Is Egypt’s desire to build its own tanks a sign of its peaceful intentions?

June 7, 2002

Is Egypt's desire to build its own tanks a sign of its peaceful intentions?

Since the late 1980’s Egypt has produced 530 of the tanks at its Abu Zaabal Tank Repair Company. The M1 tanks it produces are U.S. designed — and are among the most powerful armored vehicles in the world.

It recently started on additional hundred vehicles. With all of the spare parts and equipment, the contract costs Egypt over $500 million. Why, one wonders, are the Egyptians so keen on building the tanks themselves? The answer seems almost obvious. They wanted the jobs.

Egypt has an unemployment rate of 12%. Moreover, 35% of the Egyptian population is under the age of 15.

And the government must eventually figure out how to employ them as they grow up and enter the labor force. It is no wonder that Egyptian leaders would be desperate to build the tanks themselves.
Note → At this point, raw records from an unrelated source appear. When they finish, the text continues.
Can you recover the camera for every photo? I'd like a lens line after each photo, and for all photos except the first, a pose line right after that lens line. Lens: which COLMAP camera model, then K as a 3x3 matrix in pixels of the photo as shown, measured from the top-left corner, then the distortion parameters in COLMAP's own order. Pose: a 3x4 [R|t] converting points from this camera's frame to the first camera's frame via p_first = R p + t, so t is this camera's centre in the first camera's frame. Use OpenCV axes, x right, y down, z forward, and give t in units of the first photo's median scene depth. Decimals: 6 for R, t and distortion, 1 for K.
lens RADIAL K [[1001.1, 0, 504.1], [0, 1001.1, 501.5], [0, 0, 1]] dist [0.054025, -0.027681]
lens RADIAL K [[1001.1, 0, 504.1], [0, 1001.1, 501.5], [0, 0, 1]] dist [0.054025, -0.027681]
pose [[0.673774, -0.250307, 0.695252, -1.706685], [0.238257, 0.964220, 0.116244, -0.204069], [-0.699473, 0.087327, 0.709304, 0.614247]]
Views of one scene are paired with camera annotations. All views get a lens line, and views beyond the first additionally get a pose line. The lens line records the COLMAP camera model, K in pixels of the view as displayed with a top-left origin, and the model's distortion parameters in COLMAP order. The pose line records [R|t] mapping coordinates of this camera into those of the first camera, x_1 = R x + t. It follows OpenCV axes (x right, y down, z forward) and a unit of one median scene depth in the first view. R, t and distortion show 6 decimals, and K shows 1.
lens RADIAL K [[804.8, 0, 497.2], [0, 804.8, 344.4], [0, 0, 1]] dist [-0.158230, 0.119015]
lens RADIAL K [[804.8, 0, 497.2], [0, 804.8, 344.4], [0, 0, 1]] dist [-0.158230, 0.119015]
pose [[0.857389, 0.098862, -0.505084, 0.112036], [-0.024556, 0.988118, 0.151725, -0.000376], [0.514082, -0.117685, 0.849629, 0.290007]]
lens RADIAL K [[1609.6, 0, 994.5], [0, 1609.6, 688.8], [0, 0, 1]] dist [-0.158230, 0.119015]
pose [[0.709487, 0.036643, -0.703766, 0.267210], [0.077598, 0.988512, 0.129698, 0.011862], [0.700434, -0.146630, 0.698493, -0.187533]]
But, in doing so, they are sweeping aside a basic fact of economics. Building tanks is a highly technological process. And tanks are subject to huge economies of scale — it is much, much cheaper and more efficient per tank to build lots of them.

Egypt’s generals would surely have preferred to have their tanks built at Lima, Ohio. For the same price, they would have expected to get more of them.

And Egypt’s armed forces would likely have obtained higher quality tanks, as well. Developing countries in general are known for their ability to put together simple items cheaply.

But advanced manufacturing stays in the developed countries for a reason. Workers and managers face a steep learning curve before they can turn out a very complex item like an airplane — or a tank — with an acceptably low error rate.

Hence, Israel is probably less threatened by an Egyptian army outfitted with its own homemade tanks than one equipped with U.S.-made armored vehicles.

On the other hand, that learning curve is probably what the Egyptian government finds most attractive about building the tanks. Building tanks gives Egyptians more than just the opportunity to put some people to work in a factory for a few years.

If all goes well, those workers will obtain skills that can be taught to others — and used to attract other manufacturing operations. Ultimately, the thinking goes, the tanks themselves matter less than the example that is set — and the new cadre of skilled workers.

In fact, Egypt’s desire to manufacture tanks is probably a sign of its peaceful intentions. The Egyptians made a choice — building up employment over military efficiency. Building tanks in Egypt may be a boondoggle. But it a least reflects a country that has some values straight.